Person riding a bicycle past a colorful spray paint mural featuring a dinosaur on a brick building.
A cyclist rides past ’“A World of Innocent Discovery” by Cedric Douglas. Photo by Ruby Wallau/Northeastern University

Title: A World of Innocent Discovery 

Artist: Cedric Douglas 

Materials: Spray paint, stencil  

Location: Exterior wall of the Behrakis Health Sciences Center on Leon Street facing Centennial Common.

About:  

Cedric Douglas’ passion for street art was sparked the moment he got his hands on a can of Krylon Ultra Flat Black spray paint. 

“It was almost like magic,” the Boston artist recalls. 

He was still a kid at the time and was amazed by the possibilities. Just about anything he could think up, he could now create. His only limits were his imagination and the amount of wall space he had to work with. 

In spring 2016, just a semester after serving as Northeastern University’s artist in residence, Douglas completed his mural “A World of Innocent Discovery.” The mural is meant to serve as an homage to his younger self, but also as a commentary that the world is full of endless exciting possibilities, he says. 

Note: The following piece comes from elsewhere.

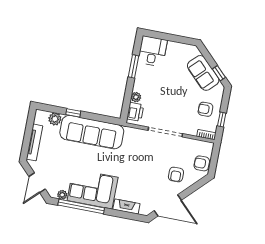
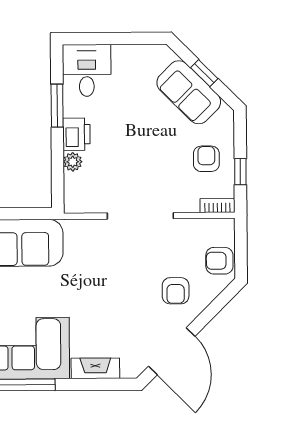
window: (219, 73) -> (204, 73), moved
armchair: (205, 109) -> (206, 159), turned 90
printer: (135, 112) -> (76, 134), moved
door: (168, 205) -> (172, 351), hinge flipped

“It touches on the inner child within all of us, and I think a lot of people like it because of that,” he says.

Created using UV-resistant spray paint and stencil, the mural features a boy painted in black using spray paint to create a color-filled scene featuring splashes of white, red, purple, yellow and blue, all centered by a massive Tyrannosaurus rex and soaring Pterodactyls. 

Portrait of Cedric Douglas. He is outside in front of one of his works, a large-scale dinosaur with splashes of white. He is wearing a mask to keep from inhaling the paint fumes and holds a spray paint can close to the camera.
Boston-based artist Cedric Douglas works on a new public art installation on the side of Behrakis Health Sciences Center at Northeastern University on May 26, 2016. Photo by Matthew Modoono/Northeastern University

“As a kid, I loved dinosaurs,” says Douglas. “One thing about the dinosaur is you have this innocent little kid and then you have this vicious dinosaur, but the kid is not afraid, just in wonder. It’s an interesting relationship between the two.”

The mural is one of several projects Douglas has worked on for Northeastern. He also assisted in creating an interactive canvas with other art faculty that involved 100 participants, as well as various other initiatives meant to bring more public art to the Boston campus. 

“I did the residency because my work isn’t just mural painting,” he says. “It’s really community engagement plus mural painting. It was an extension of that.”